Text shown:
--
NEW ORLEANS (CN) – Attorneys general across the Gulf Coast have renewed their criticism of BP’s claims payment process, saying BP uses “economic duress to manipulate financially desperate claimants into providing BP … with an improperly broad release of claims and legal rights in exchange for inadequate consideration.”
Mississippi Attorney General Jim Hood laid the blame squarely in the lap of Kenneth Feinberg, the facilitator of BP’s claims process through the Gulf Coast Claims Facility.
Hood last week filed an updated notice on BP’s “continued violations” of the Oil Pollution Act, saying the claims process is still murky, in great part due efforts to Feinberg’s efforts to obscure public perception.
“This distortion of the truth is emblematic of the media campaign launched by Mr. Feinberg, acting on BP’s behalf, to mislead the public regarding the GCCF [Gulf Coast Claims Facility] and to conceal the repeated violations of OPA [the Oil Pollution Act] by BP, through the GCCF claims process,” Hood wrote in his 13-page federal filing.
The Oil Pollution Act is meant to guide BP, as a responsible party, in paying claims of people affected by the spill. It’s Mississippi’s second notice of BP’s failure to comply with the OPA by failing to process claims and pay Gulf Coast residents, many of whom have suffered catastrophic losses as a result of the spill.
Because of the murkiness of the claims process, Hood says, “this court can only rely on anecdotes from claimants to the press and to state consumer protection officials … to form the basis for any challenge to the adequacy of the current BP claims process or to fashion a remedial order to cure alleged violations of OPA by BP and the GCCF.”
Hood says the efficiency of the claims process has deteriorate since February, when U.S. District Judge Carl Barbier ruled that court intervention in the claims process was unnecessary.
Hood says: “A breaking point in the health and economic vitality of our coastal citizens and communities has now been reached as the result of the failure of the claims process to timely and fully compensate claimants with legitimate claims for the losses.”
Hood adds that BP, through the GCCF, uses “economic duress to manipulate financially desperate claimants into providing BP, and other responsible parties, with an improperly broad release of claims and legal rights in exchange for inadequate consideration.”
Hood says the need for court supervision of the GCCF is dire.
Otherwise, “BP and its agents, Mr. Feinberg and the GCCF will continue to subvert the remedial purposes of OPA. As a result, the people of the Gulf region will continue to be denied the compensation they are owed for their damages resulting from the Deepwater Horizon incident.”
Alabama Attorney General Luther Strange said that of the GCCF claims that have been paid, “almost all – 98.9 percent (96,417 out of 97,423) are of express-line quick-pay option requiring no processing by the GCCF, and disturbingly, that the claimant was required to forfeit any and all other legal recourse for compensation.”
Strange’s statement added that “officials also are troubled that the GCCF continues to rearrange data in a way that hinders true transparency. … a multimillion dollar public relations campaign has been used to distort the truth.”
In his March 21 letter to Feinberg, Strange asked: “Why doesn’t the GCCF release the data that would reflect the ratio of what is being paid versus what is being claimed? Paying $3.5 billion when claimed losses are many billions more is hardly a reason to claim success. Providing the complete picture of claims versus payment is essential for an accurate and fair evaluation of the GCCF process.”
The average quick-claim payment has been $12,000.
--
Input data:
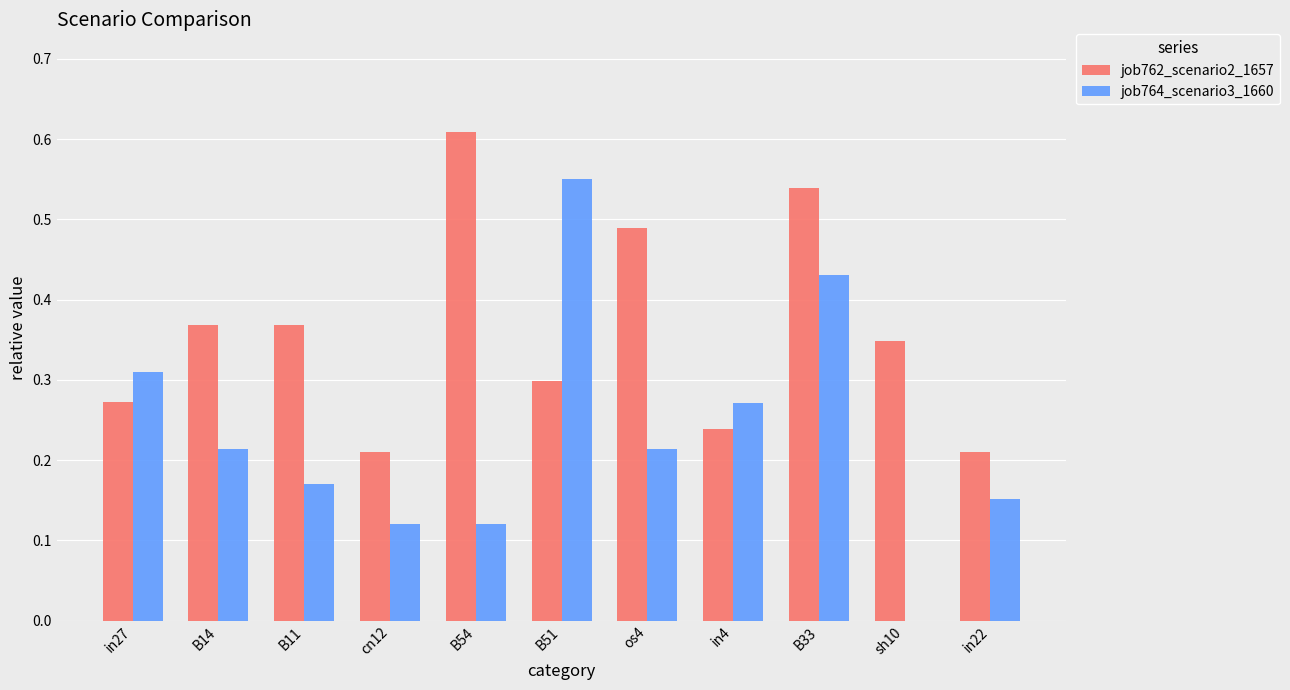

The job764_scenario3_1660 series shows 0.9 at B51. True or false?

False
--
What you need to do: Resume the article about the Gulf Coast attorneys general and BP's claims process, starting right after its last sentence. The listing comes from a separate source unrelated to the article.

Reply to the exercise:
When taking a quick-claim payment, claimants must sign away their right to future payments from BP or any other oil spill defendants.
“At the end of the day as we look around our community, we find that the level of personal stress created by this dysfunctional claims process far exceeds the level of stress created by the oil spill itself,” said Bob Higgins, senior vice president of the Baldwin County Economic Development Alliance and chairman of Coastal Resiliency Coalition.
“The problem that the claimants are faced with is that if you are already near financial ruin, the only way to receive any payment with certainty is the quick-pay process. Even if you decide that it is not enough money to compensate you, it is still more than your other choice, which is complete uncertainty. There is no wonder people would give up their right to sue and accept a quick claim payment instead of continuing in this broken process that may never lead to anything at all.”
BP announced on March 25 that it had increased Feinberg’s pay from $850,000 a month to $1.25 million a month, retroactive to Jan. 15.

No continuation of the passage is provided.